Chris Daniels’ reply: Great seminar but the point of the original comment is not the stream rate. It is not even the disparity between and artist who gets about $6,000 for a million streams and the bloated stock prices of a company that loses money on an annual basis. It is about the collapse of one of the three legs of the stool that supported a career in music for a recording/touring/songwriter artist. Steve Knopper documented it well in his book – but any middle-class artist confronts the same problem – one of the three revenue streams we survived on is gone. Sale of recordings via streaming has not replaced our annual revenue from sale of recordings and the founder of the recorded music distribution service loses money on that platform and makes billions on the stock sales – I argue that it is unsustainable – and in the future I think there is room for something better.
Yes, the public has embraced the streaming model. But that is because the benefits are pretty good – unlimited music access.

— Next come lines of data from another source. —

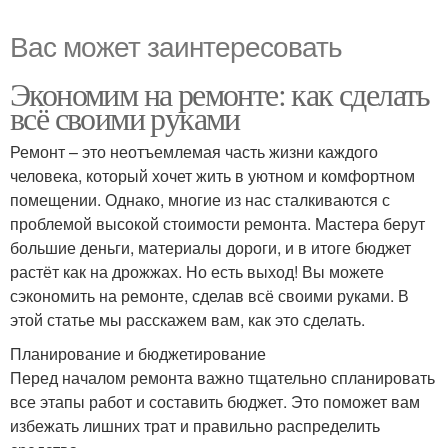
Вас может заинтересовать
Экономим на ремонте: как сделать
всё своими руками
Ремонт – это неотъемлемая часть жизни каждого
человека, который хочет жить в уютном и комфортном
помещении. Однако, многие из нас сталкиваются с
проблемой высокой стоимости ремонта. Мастера берут
большие деньги, материалы дороги, и в итоге бюджет
растёт как на дрожжах. Но есть выход! Вы можете
сэкономить на ремонте, сделав всё своими руками. В
этой статье мы расскажем вам, как это сделать.
Планирование и бюджетирование
Перед началом ремонта важно тщательно спланировать
все этапы работ и составить бюджет. Это поможет вам
избежать лишних трат и правильно распределить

Musicians are not doing as well – replacing sale of recorded music revenue with teaching, day jobs, working in media and radio etc. They still play gigs but that has its troubles too. And if they write songs there is publishing income for some.
Selling recordings was the “ gold rush” of its day 1920 to 2001. But it was a small number of folks that “ got rich” on the ore – it was the hardware and service sector that thrived.
For musicians – the sale of recordings for middle class artists was a gold rush that benefited studios, distributors and fans. Starting in 1987 CDs became a viable revenue stream – cost about $4 and sale at gig or retail – net about $8. Between 1987 and 2009 I sold about $20,000+ in CDs a year in Tower Records and at gigs…some years much more…Louie Louie went through 10 pressings thanks to distribution with BMG. In 2024 my net from streaming and physical product will be less than $4,000…half from web sales and gig sales and half from Spotify. So I teach, which I love, I produce records for others, I have other ways to replace that CD sale revenue stream.
Over the years patronage and other models – TikTok – videos have all appeared and been successful.
What I believe is coming – will be a Spotify replacement via AI. Where your music choices are analyzed and catalogues and new music can be offered to you directly FROM THE ARTIST PLATFORM – without Spotify or iTunes or others as “ middleman” – that gives fractions of a penny to the artist while trying to prop up their bloated stock price. Knopper’s book and studies showed that consumers would pay considerably more for music if they knew it went to the artist. Would you pay 99 cents for unlimited access to a song if 70cents went to the artist ? We did in 2012. So would you pay 99 cents for unlimited access to an entire album if say 90 cents went directly to the artist? AI can make that happen. At least it is being looked at. It could completely change the paradigm of a Spotify losing money annually, their stock making billions for a few, and artists getting fractions of a cent. It has the chance – if developed – of bringing back some of the revenue stream for recorded music to middle class musicians – you may say I’m a dreamer, but I’m not the only one.